El máximo tribunal ratificó que la expiración de su designación en febrero de 2025 y su destinación a otra escuela se ajustaron a las facultades de la Municipalidad, sin configurar arbitrariedad ni ilegalidad.
La Corte Suprema bajo el Rol N° 48.351-2025, que el 21 de noviembre de 2025 confirmó la sentencia de la Corte de Apelaciones de Talca de 28 de octubre de 2025, Rol 375-2025 que rechazó el recurso de protección interpuesto. La docente recurrente, indicó que ejercía como encargada de la Escuela Víctor Vergara Campos G-12 en Curicó, alegó que fue relevada verbalmente de sus funciones directivas y destinada a otro establecimiento, lo que a su juicio vulneraba la igualdad ante la ley, el debido proceso y su derecho de propiedad.
Desde marzo de 2017 indica que se desempeñaba como docente en la Escuela Víctor Vergara Campos, primero a contrata y luego, desde 2018, con vínculo indefinido como docente de educación básica, con 44 horas cronológicas. Paralelamente, mediante decretos exentos N° 03046 de 2017, N° 1064 de 2023 y N° 749 de 2024 fue designada como “docente encargada” del establecimiento rural, función asociada a la ausencia de un director titular y vinculada a la bonificación prevista en el artículo 13 de la Ley N° 19.715 y su reglamento (Decreto Supremo N° 117, modificado por Decreto N° 402). La docente sostuvo que esa realidad funcional, consolidada en el tiempo y reflejada en el portal de transparencia municipal, equivalía en los hechos a ser directora suplente, por lo que su remoción verbal y la consecuente pérdida de bonificaciones afectaban sus derechos fundamentales.
En su análisis, la Corte de Apelaciones de Talca primero manifestó que la recurrente fue nombrada en calidad de docente de planta en la Escuela Víctor Vergara Campos mediante Decreto N° 859 de 24 de marzo de 2021; segundo, que su rol como docente encargada se trató siempre de una asignación temporal, determinada en el tiempo y sujeta a renovaciones expresas, que concluyó el 28 de febrero de 2025 sin que existiera decreto que la prorrogara.

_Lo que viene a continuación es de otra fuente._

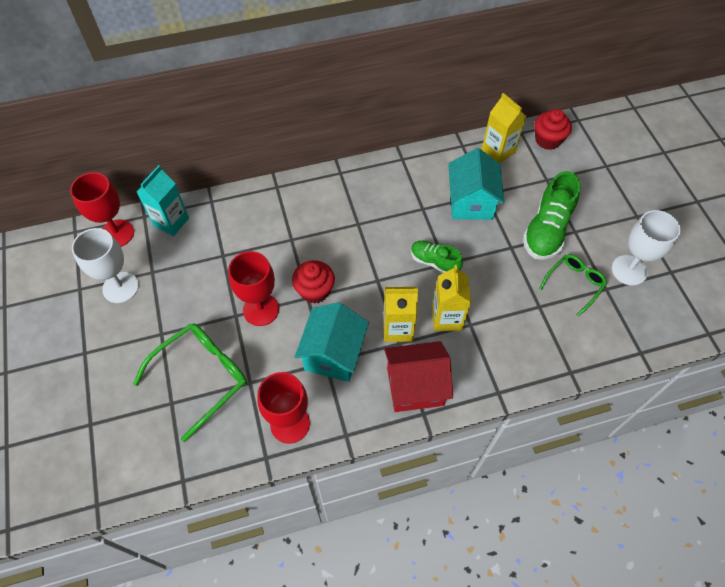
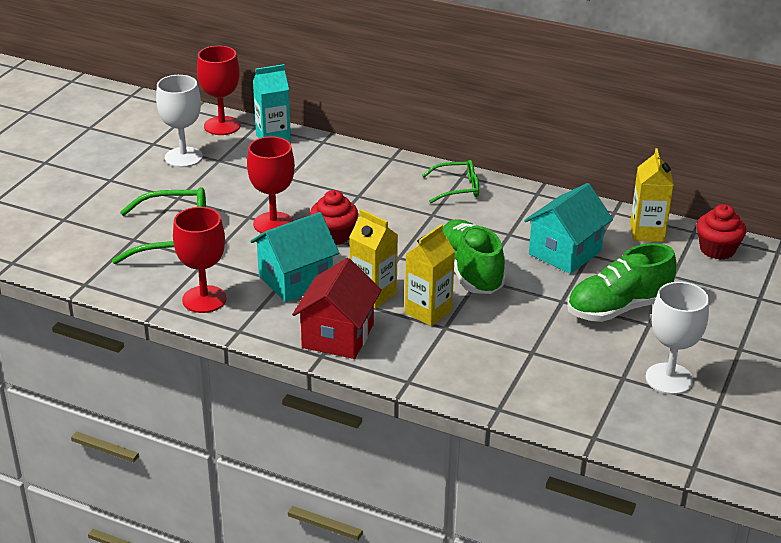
camera: 40 degrees right, 25 degrees down
red house [384,341,453,412] -> red house turned 75 degrees clockwise [292,258,382,359]
green shoe [411,241,463,273] -> green shoe [443,219,505,294], size x1.68
green glasses [539,254,607,317] -> green glasses moved to [422,160,479,204]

Indicó que se trata de funciones con características diversas y reguladas de forma distintas, así, para poder acceder al cargo de director/a de un establecimiento educacional, se debe postular a concurso público, y para ello, se debe cumplir con los requisitos que establece el artículo 27, 28 y 31 bis del Estatuto Docente, encontrándose las funciones del cargo de director definidas en el artículo 7 y siguientes del mismo estatuto, además de durar 5 años en el cargo. En cambio, para la designación Docente Encargado de Escuela Rural, no se requiere de oponerse a concurso alguno, ya que es una función que se cumple temporalmente, es decir, se trata de un rol transitorio o de apoyo, distinto a la designación oficial, nombramiento o propiedad del cargo que ostentaría el director titular. Agregó que, establecidas las diferencias entre las funciones de director y Docente Encargado, no es posible entender como lo pretende la recurrente que su cargo era el de directora suplente, no existe decreto que así lo haya declarado, por el contrario, todos los decretos pertinentes la designan expresamente en el cargo de docente encargada. Ergo, habiendo terminado el tiempo para el que fue destinada en la función de docente encargada (febrero 2025), la no renovación en dicha función y la destinación para ejercer sus labores de docente en otra escuela, no aparecen como arbitrarias ni ilegales, si no mas bien, se encuentran dentro de las facultades y competencias del de la Municipalidad y sus departamentos competentes. –
Sobre esta base, los jueces estiman que al no renovarse la designación de docente encargada y destinarse a la profesional a la Escuela Grecia en el mismo cargo de docente, la Municipalidad actuó dentro de sus facultades legales y no incurrió en arbitrariedad ni ilegalidad.
El tribunal enfatiza que la calidad de docente encargada en una escuela rural “no considera la labor de profesor encargado” como un cargo autónomo, sino como un encargo para suplir la falta de director, siguiendo la jurisprudencia administrativa de la Contraloría General de la República. Por lo mismo, el desempeño prolongado de funciones directivas no transforma al docente en director titular ni genera un derecho consolidado a ese cargo. En cuanto a la alegada incertidumbre sobre su destino laboral, la sentencia recuerda que el artículo 42 del Estatuto Docente prevé un mecanismo específico para reclamar de las destinaciones que se estimen perjudiciales, remitiendo al procedimiento del inciso tercero del artículo 12 del Código del Trabajo y a la posibilidad de accionar ante Contraloría o la Dirección del Trabajo.
Ante aquello se presentó recurso de apelación y la Corte Suprema, confirma sin más la decisión.